A court ordered a French museum on Thursday to return a painting by the Irish-born painter Francis Bacon to his heirs.

The work, a homage to an earlier self-portrait by Vincent Van Gogh had been loaned to the museum of the Van Gogh Foundation in Arles, southern France, in 1991, a year before Bacon’s death, and was never returned.

Bacon’s work, “Homage to Van Gogh”, was a version of the Dutch Expressionist’s “The Painter on the Road to Tarascon”, which was painted near Arles in 1888.

An appeals court in nearby Aix-en-Provence ordered the foundation to return the painting to the heirs of John Edwards, Bacon’s friend and main heir who died in 2003.

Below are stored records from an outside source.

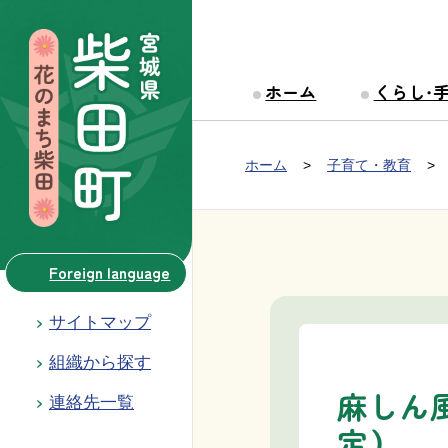
本文へ移動
ホーム
くらし・
Group NAV
現在位置：
ホーム
子育て・教育
BreadCrumb
Foreign language
サイトマップ
組織から探す
麻しん
連絡先一覧
定）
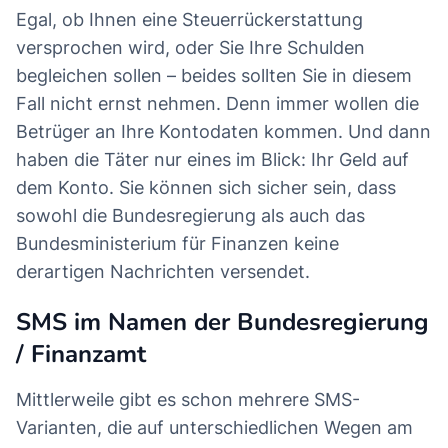
Egal, ob Ihnen eine Steuerrückerstattung
versprochen wird, oder Sie Ihre Schulden
begleichen sollen – beides sollten Sie in diesem
Fall nicht ernst nehmen. Denn immer wollen die
Betrüger an Ihre Kontodaten kommen. Und dann
haben die Täter nur eines im Blick: Ihr Geld auf
dem Konto. Sie können sich sicher sein, dass
sowohl die Bundesregierung als auch das
Bundesministerium für Finanzen keine
derartigen Nachrichten versendet.
SMS im Namen der Bundesregierung
/ Finanzamt
Mittlerweile gibt es schon mehrere SMS-
Varianten, die auf unterschiedlichen Wegen am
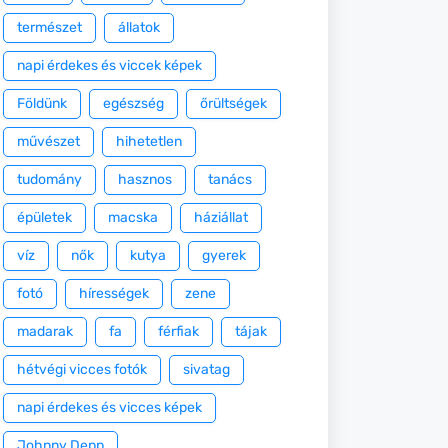
természet
állatok
napi érdekes és viccek képek
Földünk
egészség
őrültségek
művészet
hihetetlen
tudomány
hasznos
tanács
épületek
macska
háziállat
víz
nők
kutya
gyerek
fotó
hírességek
zene
madarak
fa
férfiak
tájak
hétvégi vicces fotók
sivatag
napi érdekes és vicces képek
Johnny Depp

This overturned an earlier court ruling that the painting could stay with the museum, which claimed it had evidence that Bacon meant to give it the work to keep.

“The painting was not given as a gift, nor was there any promise of a gift,” the court said in its ruling. “The association must therefore give back the painting without delay.”

The director of the foundation Mary Gruber said she was “in shock” after the ruling but added: “We will now bury the hatchet” with the heirs.

The foundation’s lawyer Bernard Jouanneau said a further appeal was possible but for the moment it would have to give the painting back.

The picture is currently on display in an exhibition at the foundation’s museum in Arles.